Anomaly detection is a dynamic method of operation of antiviruses, host and network intrusion detection systems. When using this method, the software observes certain actions (program/process operation, network traffic parameters, user operation), monitoring possible unusual and suspicious events or trends.
In the context of detecting network anomalies/intrusions and detecting abuse, interesting events are often not rare - they are simply unusual. For example, unexpected activity spikes are usually noticeable, although such a surge in activity can go beyond many traditional methods of detecting statistical anomalies.
Types of anomalies
Before you study detection methods, you need to find out what anomalies you usually have to deal with:
Point anomaly: individual anomalous instances in a large dataset. In other words, when a data point takes a value far beyond all other ranges of data point values in a data set, this can be considered as a point anomaly. This is a rare event.
Collective anomaly: represented by a subset of data points that deviate from normal behavior. In a collective anomaly, individual instances may not be anomalous in themselves, but their collective appearance is anomalous.
Contextual anomaly: an outlier is called contextual when its value does not correspond to what we expect to observe for a similar data point in the same context. Contexts are usually temporary, and the same situation observed at different times cannot be an exception.
Anomaly Detection Method Classes
There are three main classes of anomaly detection methods. Essentially, the correct method for detecting anomalies depends on the available labels in the dataset.
Controlled anomaly detection methods require a dataset with a full set of "normal" and "abnormal" labels to operate the classification algorithm. This type of technique also includes classifier training. This is similar to traditional pattern recognition, except that there is a natural strong imbalance between classes when emissions are detected. Not all statistical classification algorithms are well suited to the unbalanced nature of anomaly detection.
Semi-controlled anomaly оdetection techniques use a conventional marked set of training data to build a model representing normal behavior. They then use this model to detect anomalies, checking how likely it is that the model will generate any encountered instance.
Uncontrolled anomaly оdetection techniques detect anomalies in an unmarked test dataset solely based on the intrinsic properties of this data. The working assumption is that, as in most cases, the vast majority of instances in the dataset will be normal. The anomaly detection algorithm will then detect instances that appear to be the least congruent to the rest of the datasets.
Anomaly detection methods
There are various methods for detecting anomalies.
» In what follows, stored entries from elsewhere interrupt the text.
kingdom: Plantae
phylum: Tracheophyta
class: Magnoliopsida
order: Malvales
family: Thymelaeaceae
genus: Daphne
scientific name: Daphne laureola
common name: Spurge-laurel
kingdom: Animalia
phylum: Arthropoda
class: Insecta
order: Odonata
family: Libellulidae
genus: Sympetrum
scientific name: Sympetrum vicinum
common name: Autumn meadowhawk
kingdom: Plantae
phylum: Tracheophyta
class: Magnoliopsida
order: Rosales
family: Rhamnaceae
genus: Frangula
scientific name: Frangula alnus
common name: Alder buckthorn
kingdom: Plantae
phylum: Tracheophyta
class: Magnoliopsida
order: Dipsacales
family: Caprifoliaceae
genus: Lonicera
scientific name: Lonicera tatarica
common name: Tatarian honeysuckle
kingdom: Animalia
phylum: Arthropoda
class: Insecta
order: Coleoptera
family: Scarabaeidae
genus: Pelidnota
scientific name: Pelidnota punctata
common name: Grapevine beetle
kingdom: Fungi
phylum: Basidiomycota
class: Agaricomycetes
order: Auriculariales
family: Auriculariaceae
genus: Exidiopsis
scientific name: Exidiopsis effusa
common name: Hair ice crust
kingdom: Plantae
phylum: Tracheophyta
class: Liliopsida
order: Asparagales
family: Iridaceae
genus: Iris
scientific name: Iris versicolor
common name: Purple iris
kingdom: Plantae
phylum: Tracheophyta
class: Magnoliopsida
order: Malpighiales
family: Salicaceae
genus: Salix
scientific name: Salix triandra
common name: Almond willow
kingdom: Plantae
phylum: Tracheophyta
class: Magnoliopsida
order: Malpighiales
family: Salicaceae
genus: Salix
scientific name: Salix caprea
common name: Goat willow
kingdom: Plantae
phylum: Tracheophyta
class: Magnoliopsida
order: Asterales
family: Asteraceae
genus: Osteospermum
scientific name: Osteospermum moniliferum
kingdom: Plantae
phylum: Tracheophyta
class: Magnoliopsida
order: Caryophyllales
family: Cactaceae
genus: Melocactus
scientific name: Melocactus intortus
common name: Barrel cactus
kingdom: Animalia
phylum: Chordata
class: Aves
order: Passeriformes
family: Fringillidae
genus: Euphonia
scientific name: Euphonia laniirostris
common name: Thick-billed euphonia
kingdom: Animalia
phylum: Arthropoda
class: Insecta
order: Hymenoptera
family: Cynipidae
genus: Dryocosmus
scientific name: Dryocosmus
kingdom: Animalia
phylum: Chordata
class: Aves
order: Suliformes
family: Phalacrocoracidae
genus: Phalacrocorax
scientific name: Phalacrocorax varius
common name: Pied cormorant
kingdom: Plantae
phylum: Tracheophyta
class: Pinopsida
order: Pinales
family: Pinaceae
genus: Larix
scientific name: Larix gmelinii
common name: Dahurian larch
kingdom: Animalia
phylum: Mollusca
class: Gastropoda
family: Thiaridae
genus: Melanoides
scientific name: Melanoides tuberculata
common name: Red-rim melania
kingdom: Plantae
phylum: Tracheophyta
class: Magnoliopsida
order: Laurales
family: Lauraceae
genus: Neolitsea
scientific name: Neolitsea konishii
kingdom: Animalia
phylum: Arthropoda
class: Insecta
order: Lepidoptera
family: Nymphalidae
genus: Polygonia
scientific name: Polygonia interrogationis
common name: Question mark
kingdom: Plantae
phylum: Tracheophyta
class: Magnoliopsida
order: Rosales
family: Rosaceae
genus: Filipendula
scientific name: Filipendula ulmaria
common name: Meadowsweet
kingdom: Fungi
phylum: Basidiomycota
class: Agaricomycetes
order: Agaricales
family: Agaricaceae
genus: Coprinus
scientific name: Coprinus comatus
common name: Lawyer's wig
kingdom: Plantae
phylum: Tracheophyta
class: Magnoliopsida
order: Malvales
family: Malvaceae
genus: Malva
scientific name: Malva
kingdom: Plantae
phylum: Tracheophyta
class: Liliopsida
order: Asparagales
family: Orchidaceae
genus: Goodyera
Depending on the circumstances, one may be better than others for a particular user or dataset.
Detection of anomalies based on clustering
Detection of anomalies based on clustering remains popular in uncontrolled learning. It is based on the assumption that similar data points tend to group together, as determined by their proximity to local centroids.
The K-means method, a widely used clustering algorithm, creates k similar clusters of data points. Users can then configure systems to mark data instances outside these groups as data anomalies. As an uncontrolled method, clustering does not require data labeling.
Clustering algorithms can be deployed to capture an abnormal data class. The algorithm has already created many clusters of data on the training sample to calculate the threshold of the abnormal event. It can then use this rule to create new clusters supposedly collecting new anomalous data.
However, clustering does not always work for time series data. This is because the data maps evolution over time, but the method creates a fixed set of clusters.
Density-based anomaly detection
Density-based anomaly detection methods require tagged data. This method of anomaly detection is based on the assumption that normal data points tend to occur in dense environments, while anomalies appear infrequently.
There are two types of algorithms for this type of evaluation of data anomalies:
- K-nearest neighbors (k-NN) is a basic non-parametric controlled machine learning method that can be used either for regression or to classify data based on distance measures such as Euclidean distance, Hamming distance, Manhattan or Minkowski distance.
- Local ejection factor (LOF), also called relative data density, is based on reach distance.
Detection of anomalies based on the reference vector machine
A support vector machine (SVM) is commonly used in controlled settings, but SVM extensions can also be used to detect anomalies for some unmarked data. SVM is a neural network that is well suited to classifying linearly separable binary patterns - obviously, the better the separation, the clearer the results.
Such an anomaly detection algorithm can study a softer boundary depending on the purposes of clustering data instances and correctly detecting anomalies. Depending on the situation, such an anomaly detector can output numerical scalar values for various purposes.
Anomaly detection is the identification of data points in data that do not correspond to normal patterns. This can be useful for many tasks, including detecting fraud, intrusions, defects, and the like.